On July 29, 2019, the Delaware Court of Chancery dismissed an action against the directors of J.C. Penney Company, Inc. alleging failure of oversight because of the plaintiff’s failure to make a demand on the board before filing the derivative action.[1]  In doing so, the Court addressed whether the directors faced a substantial likelihood of personal liability with respect to the oversight claims that would excuse demand, and found that the plaintiff had not pled sufficient facts to indicate that the directors violated their Caremark oversight responsibilities.

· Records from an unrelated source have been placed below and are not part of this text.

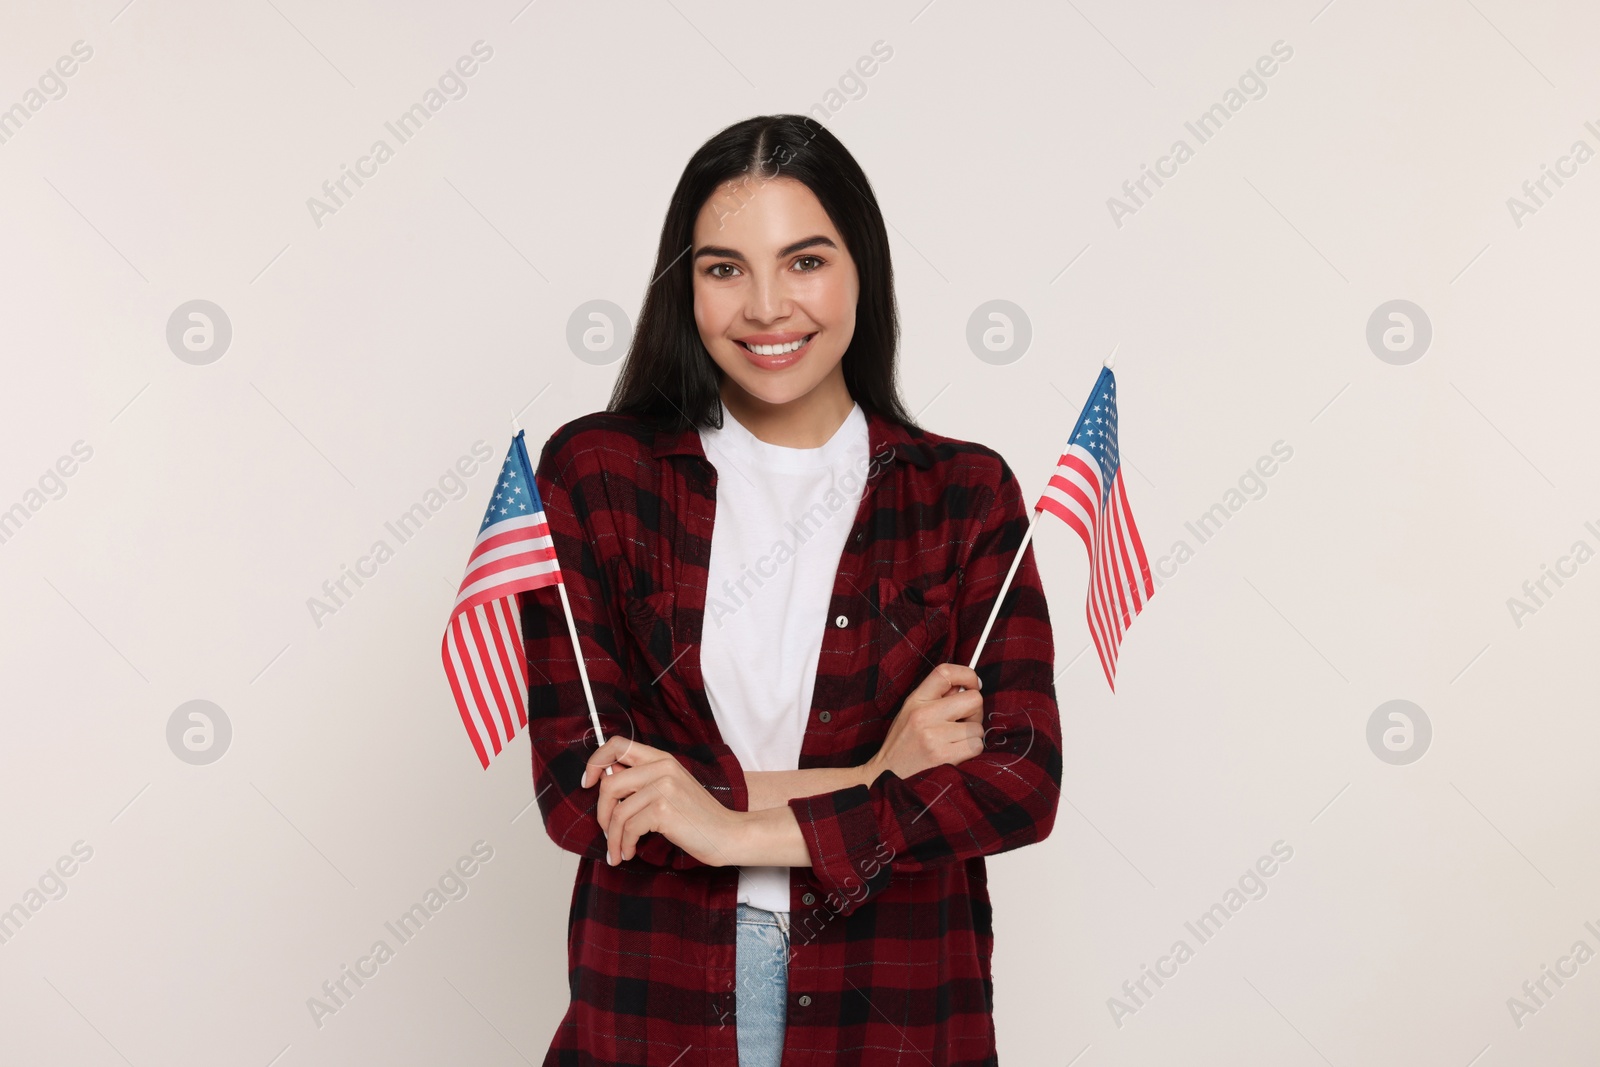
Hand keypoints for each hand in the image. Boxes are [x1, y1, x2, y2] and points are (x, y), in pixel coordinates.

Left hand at [579, 736, 740, 866]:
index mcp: (662, 759)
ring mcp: (664, 787)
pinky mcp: (663, 809)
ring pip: (617, 812)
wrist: (728, 834)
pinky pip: (628, 828)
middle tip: (607, 832)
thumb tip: (604, 780)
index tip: (588, 783)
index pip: (617, 745)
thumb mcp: (670, 789)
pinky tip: (631, 852)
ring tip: (619, 850)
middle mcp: (662, 767)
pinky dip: (625, 845)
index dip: (596, 762)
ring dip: (613, 838)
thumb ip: (641, 781)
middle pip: (609, 784)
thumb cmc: (698, 817)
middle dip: (601, 814)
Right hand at [862, 663, 985, 782]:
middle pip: (973, 699)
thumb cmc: (903, 745)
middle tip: (963, 722)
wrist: (886, 777)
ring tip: (953, 742)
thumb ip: (937, 698)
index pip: (945, 672)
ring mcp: (934, 736)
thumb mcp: (911, 713)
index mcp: (915, 700)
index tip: (974, 684)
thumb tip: (969, 687)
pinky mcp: (943, 756)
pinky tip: (955, 754)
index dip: (967, 674)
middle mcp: (924, 714)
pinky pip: (976, 746)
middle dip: (975, 712)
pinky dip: (971, 751)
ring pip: (978, 728)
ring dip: (971, 736)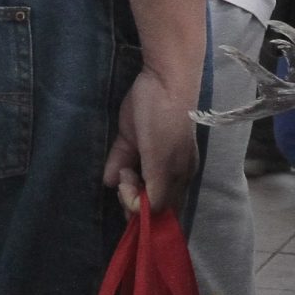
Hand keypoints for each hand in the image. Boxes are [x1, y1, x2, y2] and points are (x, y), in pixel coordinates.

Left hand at [104, 63, 199, 215]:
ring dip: (122, 185)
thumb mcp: (164, 163)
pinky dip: (114, 170)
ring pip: (131, 182)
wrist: (162, 81)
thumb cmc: (168, 124)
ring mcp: (146, 155)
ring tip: (123, 171)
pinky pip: (120, 163)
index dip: (146, 212)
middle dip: (131, 200)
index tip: (133, 198)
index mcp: (179, 177)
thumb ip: (154, 193)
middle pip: (145, 199)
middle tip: (125, 184)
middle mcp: (164, 169)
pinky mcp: (131, 141)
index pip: (163, 210)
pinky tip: (115, 170)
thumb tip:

The case arose because of claims against J.C. Penney for alleged failure to abide by the terms of a settlement to implement improvements to its price comparison advertising practices that were claimed to be deceptive.  The plaintiff’s claim in this case was that the board failed to oversee the company’s compliance with its undertakings.

The Court of Chancery acknowledged that a Caremark claim of failure to monitor corporate affairs is “possibly the most difficult theory in corporation law” for a plaintiff to win on.[2]  It then found, citing Stone v. Ritter,[3] that the plaintiff failed to allege facts to show that “the directors utterly failed to implement any reporting or information systems or controls” or, in the words of the recent Delaware Supreme Court decision in Marchand v. Barnhill,[4] that the board made no good faith effort to try to put in place a reasonable board-level system of monitoring and reporting.  The Court referred, among other things, to board and audit committee minutes to indicate the board’s involvement with legal and compliance matters, and in particular the pricing compliance situation.  The Court further found that the plaintiff failed to identify any red flags of ongoing violations of law to put the board on notice as a basis for a Caremark claim.

The J.C. Penney decision, coming down so soon after the Supreme Court’s Marchand decision, should  help to put the Marchand decision in context as being based on unique facts.  Nevertheless, the J.C. Penney decision underscores the importance of boards paying attention to their responsibilities for overseeing legal compliance and management of important operational risks and of documenting their efforts to do so.


[1] Rojas v. Ellison, C.A. No. 2018-0755-AGB (July 29, 2019).

[2] In re Caremark Int’l Inc. Deriv. Litig., 698 A. 2d 959 (Del. Ch. 1998).

[3] 911 A. 2d 362 (Del. 2006).

[4] 2019 WL 2509617 (Del. June 18, 2019).